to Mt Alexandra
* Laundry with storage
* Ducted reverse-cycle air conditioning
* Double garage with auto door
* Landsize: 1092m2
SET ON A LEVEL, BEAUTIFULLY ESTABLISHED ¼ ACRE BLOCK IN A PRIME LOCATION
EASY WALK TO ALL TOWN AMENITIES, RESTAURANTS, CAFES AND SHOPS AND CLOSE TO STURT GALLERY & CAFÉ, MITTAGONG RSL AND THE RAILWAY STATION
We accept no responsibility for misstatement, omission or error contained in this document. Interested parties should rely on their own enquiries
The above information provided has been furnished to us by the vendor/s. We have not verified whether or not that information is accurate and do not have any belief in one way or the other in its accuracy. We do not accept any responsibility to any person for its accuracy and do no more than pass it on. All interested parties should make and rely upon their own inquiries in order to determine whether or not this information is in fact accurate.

☆ ☆ ☆ ☆ ☆

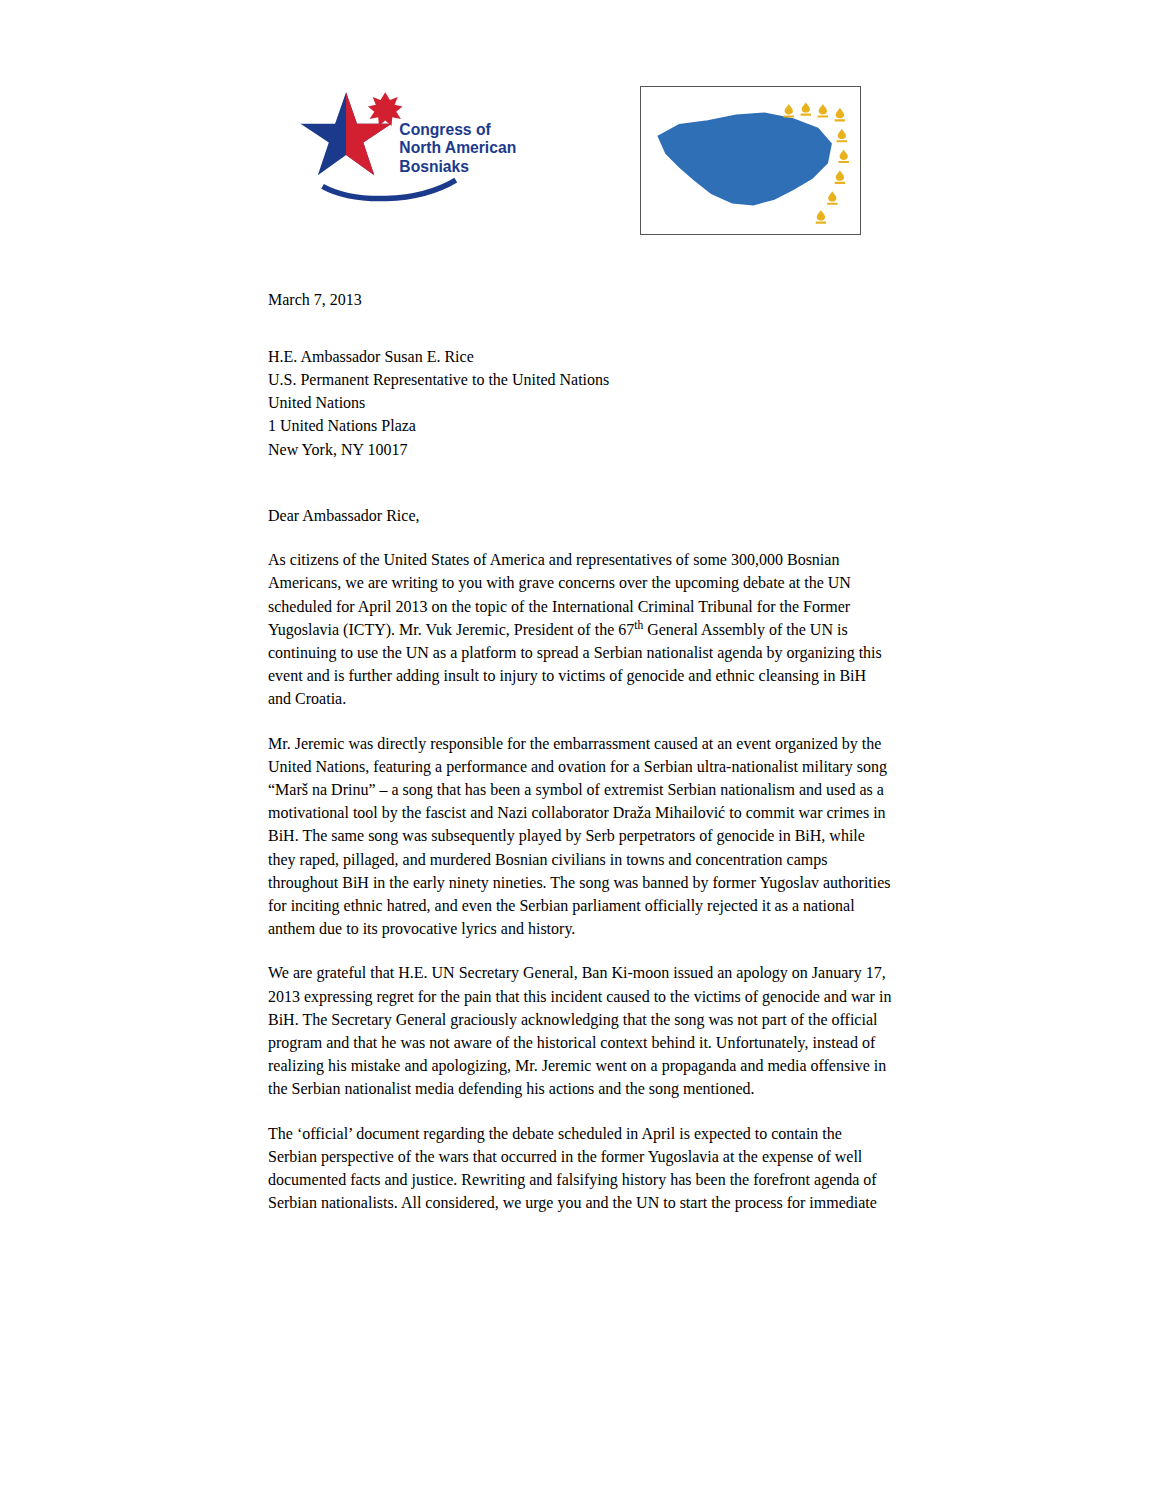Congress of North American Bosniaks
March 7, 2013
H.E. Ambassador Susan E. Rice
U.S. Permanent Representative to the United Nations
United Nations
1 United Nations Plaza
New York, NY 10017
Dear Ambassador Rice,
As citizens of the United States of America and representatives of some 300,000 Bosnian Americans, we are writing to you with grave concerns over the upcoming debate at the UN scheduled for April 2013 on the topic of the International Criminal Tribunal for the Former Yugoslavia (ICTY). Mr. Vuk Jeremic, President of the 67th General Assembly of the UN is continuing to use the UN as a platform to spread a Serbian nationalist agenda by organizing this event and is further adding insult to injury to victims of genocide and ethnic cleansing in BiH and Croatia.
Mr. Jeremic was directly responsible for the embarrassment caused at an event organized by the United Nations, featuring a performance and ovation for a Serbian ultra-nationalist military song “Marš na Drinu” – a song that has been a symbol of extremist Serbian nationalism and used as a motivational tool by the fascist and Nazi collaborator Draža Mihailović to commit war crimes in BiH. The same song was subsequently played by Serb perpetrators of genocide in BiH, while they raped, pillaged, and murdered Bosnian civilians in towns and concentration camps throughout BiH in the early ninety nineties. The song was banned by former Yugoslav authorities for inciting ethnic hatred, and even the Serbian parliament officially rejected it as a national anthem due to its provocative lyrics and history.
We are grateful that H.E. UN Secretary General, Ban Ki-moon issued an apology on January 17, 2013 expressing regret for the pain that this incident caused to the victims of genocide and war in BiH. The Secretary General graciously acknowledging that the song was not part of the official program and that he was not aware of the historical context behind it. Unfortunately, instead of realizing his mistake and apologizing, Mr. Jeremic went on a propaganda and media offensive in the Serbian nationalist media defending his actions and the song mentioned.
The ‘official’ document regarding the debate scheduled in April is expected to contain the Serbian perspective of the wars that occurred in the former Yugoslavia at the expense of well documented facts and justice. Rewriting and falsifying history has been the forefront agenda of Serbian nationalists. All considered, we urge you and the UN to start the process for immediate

☆ ☆ ☆ ☆ ☆

_Problem requirements:_ Of all the entries above, output exactly the lines between the one holding "to Mt Alexandra" and the one holding "EASY WALK TO", inclusive.

_Reply:_
to Mt Alexandra
* Laundry with storage
* Ducted reverse-cycle air conditioning
* Double garage with auto door
* Landsize: 1092m2
SET ON A LEVEL, BEAUTIFULLY ESTABLISHED ¼ ACRE BLOCK IN A PRIME LOCATION
EASY WALK TO ALL TOWN AMENITIES, RESTAURANTS, CAFES AND SHOPS AND CLOSE TO STURT GALLERY & CAFÉ, MITTAGONG RSL AND THE RAILWAY STATION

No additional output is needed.